● Document passage
=== Section Start ===
Critical Context
Zazie in the Metro, the most popular of Queneau’s novels (Louis Malle made it into a film), was his seventeenth book. It was preceded by Le Dimanche de la vie (1952; The Sunday of Life, 1976) and followed by Les Fleurs bleues (1965; The Blue Flowers , 1967) and Le Vol d’Icare (1968; The Flight of Icarus, 1973). Before Zazie in the Metro, Queneau was best-known for his Exercices de style (1947; Exercises in Style, 1958). A poet and a novelist, Queneau also wrote on science, philosophy, history, and mathematics. He was an editor for Gallimard, the publishing house, and the director of the Encyclopedie de la Pleiade. He also wrote a number of screenplays.
=== Section End ===
● Brief 1
In the Critical Context section, which publishing house did Queneau work for as an editor?
● Brief 2
Reproduce everything in the Critical Context section from "Critical Context" down to "number of screenplays.", word for word.

Collected data
=== Section Start ===
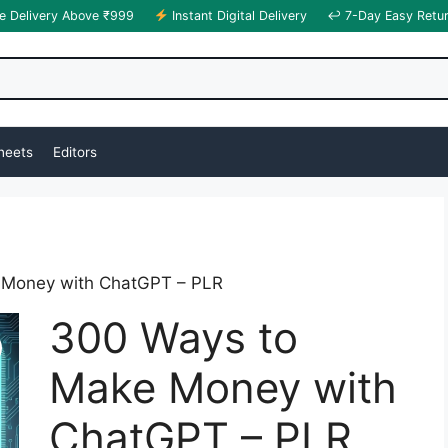
e Delivery Above ₹999
Instant Digital Delivery
↩ 7-Day Easy Retu
heets
Editors
 Money with ChatGPT – PLR
300 Ways to
Make Money with
ChatGPT – PLR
=== Section End ===
● Reply 1
Gallimard

● Reply 2
Critical Context
Zazie in the Metro, the most popular of Queneau’s novels (Louis Malle made it into a film), was his seventeenth book. It was preceded by Le Dimanche de la vie (1952; The Sunday of Life, 1976) and followed by Les Fleurs bleues (1965; The Blue Flowers , 1967) and Le Vol d’Icare (1968; The Flight of Icarus, 1973). Before Zazie in the Metro, Queneau was best-known for his Exercices de style (1947; Exercises in Style, 1958). A poet and a novelist, Queneau also wrote on science, philosophy, history, and mathematics. He was an editor for Gallimard, the publishing house, and the director of the Encyclopedie de la Pleiade. He also wrote a number of screenplays.